→ WHAT YOU NEED TO DO
Given the records that follow, return each one verbatim.

···

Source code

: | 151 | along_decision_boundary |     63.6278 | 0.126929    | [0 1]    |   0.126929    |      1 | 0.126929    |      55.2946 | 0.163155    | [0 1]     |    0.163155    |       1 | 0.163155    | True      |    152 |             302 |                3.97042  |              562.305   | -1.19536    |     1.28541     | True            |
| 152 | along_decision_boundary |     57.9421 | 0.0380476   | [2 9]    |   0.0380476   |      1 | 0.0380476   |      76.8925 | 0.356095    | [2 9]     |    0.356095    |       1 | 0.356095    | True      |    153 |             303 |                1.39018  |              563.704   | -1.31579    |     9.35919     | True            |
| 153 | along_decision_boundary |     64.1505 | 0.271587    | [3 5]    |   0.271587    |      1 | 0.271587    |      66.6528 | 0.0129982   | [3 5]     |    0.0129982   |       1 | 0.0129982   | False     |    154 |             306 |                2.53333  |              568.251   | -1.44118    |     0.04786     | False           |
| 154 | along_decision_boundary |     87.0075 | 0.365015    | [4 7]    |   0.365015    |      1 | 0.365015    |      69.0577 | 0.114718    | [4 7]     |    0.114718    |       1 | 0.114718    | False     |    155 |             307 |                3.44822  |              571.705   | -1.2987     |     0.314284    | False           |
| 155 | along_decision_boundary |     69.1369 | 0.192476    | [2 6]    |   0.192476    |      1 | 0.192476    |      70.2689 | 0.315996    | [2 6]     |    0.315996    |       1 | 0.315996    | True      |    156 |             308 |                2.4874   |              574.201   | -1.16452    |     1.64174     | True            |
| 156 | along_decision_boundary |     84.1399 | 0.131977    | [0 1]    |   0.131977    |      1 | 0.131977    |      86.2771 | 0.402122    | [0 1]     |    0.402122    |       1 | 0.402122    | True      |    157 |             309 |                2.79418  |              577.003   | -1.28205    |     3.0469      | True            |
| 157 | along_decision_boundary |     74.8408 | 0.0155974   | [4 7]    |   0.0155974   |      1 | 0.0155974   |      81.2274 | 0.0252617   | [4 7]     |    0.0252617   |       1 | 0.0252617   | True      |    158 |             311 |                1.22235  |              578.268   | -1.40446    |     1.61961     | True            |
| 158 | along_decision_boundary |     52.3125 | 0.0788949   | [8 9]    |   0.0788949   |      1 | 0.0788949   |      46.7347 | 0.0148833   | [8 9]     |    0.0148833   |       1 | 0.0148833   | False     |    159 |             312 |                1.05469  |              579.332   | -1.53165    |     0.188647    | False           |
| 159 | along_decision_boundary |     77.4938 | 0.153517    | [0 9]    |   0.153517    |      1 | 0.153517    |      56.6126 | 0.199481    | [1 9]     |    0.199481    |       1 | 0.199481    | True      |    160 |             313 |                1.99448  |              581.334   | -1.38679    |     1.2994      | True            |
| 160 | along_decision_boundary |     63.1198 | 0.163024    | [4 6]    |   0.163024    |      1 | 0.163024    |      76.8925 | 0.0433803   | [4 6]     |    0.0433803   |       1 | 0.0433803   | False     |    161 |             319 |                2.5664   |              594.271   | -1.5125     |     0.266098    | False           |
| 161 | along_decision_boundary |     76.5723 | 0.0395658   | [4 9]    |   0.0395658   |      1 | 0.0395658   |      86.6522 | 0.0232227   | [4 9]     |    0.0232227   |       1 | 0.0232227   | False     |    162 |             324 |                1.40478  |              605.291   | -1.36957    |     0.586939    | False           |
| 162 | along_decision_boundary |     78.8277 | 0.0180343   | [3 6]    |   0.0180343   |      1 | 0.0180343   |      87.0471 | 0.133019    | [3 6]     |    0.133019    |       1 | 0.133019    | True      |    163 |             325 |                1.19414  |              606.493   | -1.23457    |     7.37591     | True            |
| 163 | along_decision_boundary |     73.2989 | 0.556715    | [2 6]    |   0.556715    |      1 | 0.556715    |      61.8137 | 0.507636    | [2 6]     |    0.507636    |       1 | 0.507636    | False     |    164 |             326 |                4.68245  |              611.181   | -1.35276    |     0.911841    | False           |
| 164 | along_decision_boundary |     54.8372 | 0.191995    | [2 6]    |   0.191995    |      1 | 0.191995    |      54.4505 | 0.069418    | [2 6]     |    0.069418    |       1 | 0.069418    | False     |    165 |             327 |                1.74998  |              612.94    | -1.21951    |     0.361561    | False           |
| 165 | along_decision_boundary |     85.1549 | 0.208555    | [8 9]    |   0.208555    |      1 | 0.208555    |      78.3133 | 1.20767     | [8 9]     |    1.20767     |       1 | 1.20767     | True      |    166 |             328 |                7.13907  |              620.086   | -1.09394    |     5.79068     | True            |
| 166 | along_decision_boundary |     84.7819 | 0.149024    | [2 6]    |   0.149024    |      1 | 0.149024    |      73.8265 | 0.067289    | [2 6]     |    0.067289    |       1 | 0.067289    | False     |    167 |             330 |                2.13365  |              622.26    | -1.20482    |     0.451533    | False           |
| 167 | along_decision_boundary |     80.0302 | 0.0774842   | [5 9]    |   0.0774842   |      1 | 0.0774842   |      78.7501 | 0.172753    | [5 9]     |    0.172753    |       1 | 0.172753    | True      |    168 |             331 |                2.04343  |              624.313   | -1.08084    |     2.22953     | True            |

···

→ RESULT OF THE EXERCISE
Source code

: | 151 | along_decision_boundary |     63.6278 | 0.126929    | [0 1]    |   0.126929    |      1 | 0.126929    |      55.2946 | 0.163155    | [0 1]     |    0.163155    |       1 | 0.163155    | True      |    152 |             302 |                3.97042  |              562.305   | -1.19536    |     1.28541     | True            |
| 152 | along_decision_boundary |     57.9421 | 0.0380476   | [2 9]    |   0.0380476   |      1 | 0.0380476   |      76.8925 | 0.356095    | [2 9]     |    0.356095    |       1 | 0.356095    | True      |    153 |             303 |                1.39018  |              563.704   | -1.31579    |     9.35919     | True            |
| 153 | along_decision_boundary |     64.1505 | 0.271587    | [3 5]    |   0.271587    |      1 | 0.271587    |      66.6528 | 0.0129982   | [3 5]     |    0.0129982   |       1 | 0.0129982   | False     |    154 |             306 |                2.53333  |              568.251   | -1.44118    |     0.04786     | False           |
| 154 | along_decision_boundary |     87.0075 | 0.365015    | [4 7]    |   0.365015    |      1 | 0.365015    |      69.0577 | 0.114718    | [4 7]     |    0.114718    |       1 | 0.114718    | False     |    155 |             307 |                3.44822  |              571.705   | -1.2987     |     0.314284    | False           |
| 155 | along_decision_boundary |     69.1369 | 0.192476    | [2 6]    |   0.192476    |      1 | 0.192476    |      70.2689 | 0.315996    | [2 6]     |    0.315996    |       1 | 0.315996    | True      |    156 |             308 |                2.4874   |              574.201   | -1.16452    |     1.64174     | True            |
| 156 | along_decision_boundary |     84.1399 | 0.131977    | [0 1]    |   0.131977    |      1 | 0.131977    |      86.2771 | 0.402122    | [0 1]     |    0.402122    |       1 | 0.402122    | True      |    157 |             309 |                2.79418  |              577.003   | -1.28205    |     3.0469      | True            |
| 157 | along_decision_boundary |     74.8408 | 0.0155974   | [4 7]    |   0.0155974   |      1 | 0.0155974   |      81.2274 | 0.0252617   | [4 7]     |    0.0252617   |       1 | 0.0252617   | True      |    158 |             311 |                1.22235  |              578.268   | -1.40446    |     1.61961     | True            |
| 158 | along_decision_boundary |     52.3125 | 0.0788949   | [8 9]    |   0.0788949   |      1 | 0.0788949   |      46.7347 | 0.0148833   | [8 9]     |    0.0148833   |       1 | 0.0148833   | False     |    159 |             312 |                1.05469  |              579.332   | -1.53165    |     0.188647    | False           |
| 159 | along_decision_boundary |     77.4938 | 0.153517    | [0 9]    |   0.153517    |      1 | 0.153517    |      56.6126 | 0.199481    | [1 9]     |    0.199481    |       1 | 0.199481    | True      |    160 |             313 |                1.99448  |              581.334   | -1.38679    |     1.2994      | True            |
| 160 | along_decision_boundary |     63.1198 | 0.163024    | [4 6]    |   0.163024    |      1 | 0.163024    |      76.8925 | 0.0433803   | [4 6]     |    0.0433803   |       1 | 0.0433803   | False     |    161 |             319 |                2.5664   |              594.271   | -1.5125     |     0.266098    | False           |
| 161 | along_decision_boundary |     76.5723 | 0.0395658   | [4 9]    |   0.0395658   |      1 | 0.0395658   |      86.6522 | 0.0232227   | [4 9]     |    0.0232227   |       1 | 0.0232227   | False     |    162 |             324 |                1.40478  |              605.291   | -1.36957    |     0.586939    | False           |
| 162 | along_decision_boundary |     78.8277 | 0.0180343   | [3 6]    |   0.0180343   |      1 | 0.0180343   |      87.0471 | 0.133019    | [3 6]     |    0.133019    |       1 | 0.133019    | True      |    163 |             325 |                1.19414  |              606.493   | -1.23457    |     7.37591     | True            |
| 163 | along_decision_boundary |     73.2989 | 0.556715    | [2 6]    |   0.556715    |      1 | 0.556715    |      61.8137 | 0.507636    | [2 6]     |    0.507636    |       1 | 0.507636    | False     |    164 |             326 |                4.68245  |              611.181   | -1.35276    |     0.911841    | False           |
| 164 | along_decision_boundary |     54.8372 | 0.191995    | [2 6]    |   0.191995    |      1 | 0.191995    |      54.4505 | 0.069418    | [2 6]     |    0.069418    |       1 | 0.069418    | False     |    165 |             327 |                1.74998  |              612.94    | -1.21951    |     0.361561    | False           |
| 165 | along_decision_boundary |     85.1549 | 0.208555    | [8 9]    |   0.208555    |      1 | 0.208555    |      78.3133 | 1.20767     | [8 9]     |    1.20767     |       1 | 1.20767     | True      |    166 |             328 |                7.13907  |              620.086   | -1.09394    |     5.79068     | True            |
| 166 | along_decision_boundary |     84.7819 | 0.149024    | [2 6]    |   0.149024    |      1 | 0.149024    |      73.8265 | 0.067289    | [2 6]     |    0.067289    |       1 | 0.067289    | False     |    167 |             330 |                2.13365  |              622.26    | -1.20482    |     0.451533    | False           |
| 167 | along_decision_boundary |     80.0302 | 0.0774842   | [5 9]    |   0.0774842   |      1 | 0.0774842   |      78.7501 | 0.172753    | [5 9]     |    0.172753    |       1 | 0.172753    | True      |    168 |             331 |                2.04343  |              624.313   | -1.08084    |     2.22953     | True            |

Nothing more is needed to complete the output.